OUVERTURE DANGEREUSE DE LA PRODUCTION DE SEMENCES A LA COMMERCIALISATION

Selon Berne Guri de Cikod, au Ghana, « les pratiques agricoles traditionnelles basées sur la réutilisation des semences préservées à la ferme et l’utilisation des variétés de semences localement adaptées sont menacées par une variété de niébé transgénique qui constituerait un précédent à la marchandisation systématique des semences de niébé. Les fermiers n’ont pas les moyens d’assumer les coûts des semences GM et des intrants agro-chimiques associés qui sont requis par l’utilisation de ces semences. Les prix élevés qui caractérisent le paquet technologique des Ogm contribueront à mettre en péril des systèmes socio-économiques déjà fragiles. »

RISQUE A LA SANTE HUMAINE ET A L’ENVIRONNEMENT

Bright Phiri, de Commons for EcoJustice au Malawi, exprime également ses inquiétudes quant au niébé Bt qui a été développé en utilisant le gène Cry1Ab, le même gène contenu dans le maïs Gm de Monsanto, Mon810. Selon Phiri, « les risques sanitaires liés à Mon810 ont été clairement établis et sont très inquiétants. »

Le rapport avertit également que le gène Bt s’échappera du niébé domestiqué pour passer au niébé tant sauvage que cultivé, ce qui aura des impacts écologiques irréversibles et encore inconnus.

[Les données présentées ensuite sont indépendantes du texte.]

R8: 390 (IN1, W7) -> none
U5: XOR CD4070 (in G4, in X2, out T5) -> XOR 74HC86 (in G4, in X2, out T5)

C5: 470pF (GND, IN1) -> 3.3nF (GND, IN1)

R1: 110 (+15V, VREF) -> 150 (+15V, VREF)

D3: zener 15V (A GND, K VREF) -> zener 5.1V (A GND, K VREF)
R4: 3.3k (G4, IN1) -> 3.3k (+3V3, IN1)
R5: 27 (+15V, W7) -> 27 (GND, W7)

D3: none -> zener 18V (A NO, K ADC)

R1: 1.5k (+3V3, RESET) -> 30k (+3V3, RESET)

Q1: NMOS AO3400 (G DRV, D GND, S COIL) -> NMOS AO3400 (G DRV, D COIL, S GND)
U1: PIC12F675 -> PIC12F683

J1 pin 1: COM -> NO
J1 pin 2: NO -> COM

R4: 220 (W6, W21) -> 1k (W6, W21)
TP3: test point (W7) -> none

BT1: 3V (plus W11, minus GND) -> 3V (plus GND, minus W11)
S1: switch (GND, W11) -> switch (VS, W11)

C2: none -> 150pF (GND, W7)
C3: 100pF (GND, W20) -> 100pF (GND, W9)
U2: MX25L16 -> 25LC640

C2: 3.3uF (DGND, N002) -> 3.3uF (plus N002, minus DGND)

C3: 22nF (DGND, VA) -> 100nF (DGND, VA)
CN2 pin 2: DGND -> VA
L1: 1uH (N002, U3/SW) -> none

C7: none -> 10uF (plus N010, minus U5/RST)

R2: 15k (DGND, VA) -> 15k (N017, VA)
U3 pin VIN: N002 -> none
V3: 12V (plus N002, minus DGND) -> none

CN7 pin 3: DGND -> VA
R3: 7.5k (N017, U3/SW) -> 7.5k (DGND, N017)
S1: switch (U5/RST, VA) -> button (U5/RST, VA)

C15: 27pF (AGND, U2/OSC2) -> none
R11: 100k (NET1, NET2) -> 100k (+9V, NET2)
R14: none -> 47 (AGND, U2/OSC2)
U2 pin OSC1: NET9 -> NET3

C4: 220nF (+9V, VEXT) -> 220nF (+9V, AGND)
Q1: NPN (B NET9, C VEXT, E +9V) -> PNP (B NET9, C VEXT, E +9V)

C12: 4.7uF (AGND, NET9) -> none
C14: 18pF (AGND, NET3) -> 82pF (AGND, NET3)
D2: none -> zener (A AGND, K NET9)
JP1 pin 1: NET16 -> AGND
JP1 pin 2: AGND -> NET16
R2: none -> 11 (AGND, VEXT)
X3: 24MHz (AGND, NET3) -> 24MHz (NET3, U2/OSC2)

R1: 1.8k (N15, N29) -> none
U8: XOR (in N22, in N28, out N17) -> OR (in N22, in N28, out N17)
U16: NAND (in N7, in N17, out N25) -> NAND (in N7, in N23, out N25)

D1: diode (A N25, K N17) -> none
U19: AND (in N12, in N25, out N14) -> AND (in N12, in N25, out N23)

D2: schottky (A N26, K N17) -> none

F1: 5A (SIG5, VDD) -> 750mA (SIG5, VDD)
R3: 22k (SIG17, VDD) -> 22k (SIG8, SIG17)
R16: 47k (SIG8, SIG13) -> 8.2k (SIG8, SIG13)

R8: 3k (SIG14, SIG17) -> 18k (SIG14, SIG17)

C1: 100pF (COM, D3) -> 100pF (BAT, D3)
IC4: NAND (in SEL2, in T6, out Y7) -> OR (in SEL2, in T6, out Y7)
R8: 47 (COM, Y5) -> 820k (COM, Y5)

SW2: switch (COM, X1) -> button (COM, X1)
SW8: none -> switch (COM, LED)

DES SOLUTIONS SOCIALEMENT JUSTE ET ECOLOGIQUEMENT DURABLES

Le rapport conclut que plutôt que de favoriser un modèle de développement agricole fortement biaisé et source d’énormes risques, les solutions reposent dans des systèmes de production alimentaire qui sont plus durables d’un point de vue social, économique et agro-écologique. Le Cab continue à insister sur le fait qu’une solution équitable et durable pour la production et la distribution de semences peut seulement provenir d’un engagement direct avec les fermiers et leurs organisations représentatives, afin d’assurer leur participation active dans ces activités.

NOTES AUX REDACTEURS :

La validité des essais sur le terrain conduits au Ghana fait l’objet d’une contestation virulente par Food Sovereignty Ghana, qui tente d’obtenir une injonction du tribunal afin d’annuler l’autorisation de commercialisation des cultures, inter alia, du niébé Gm dans ce pays. Une demande d’autorisation pour conduire les premiers essais est encore en suspens au Malawi ; cette demande a là aussi fait l’objet d’attaques virulentes de la part de la société civile.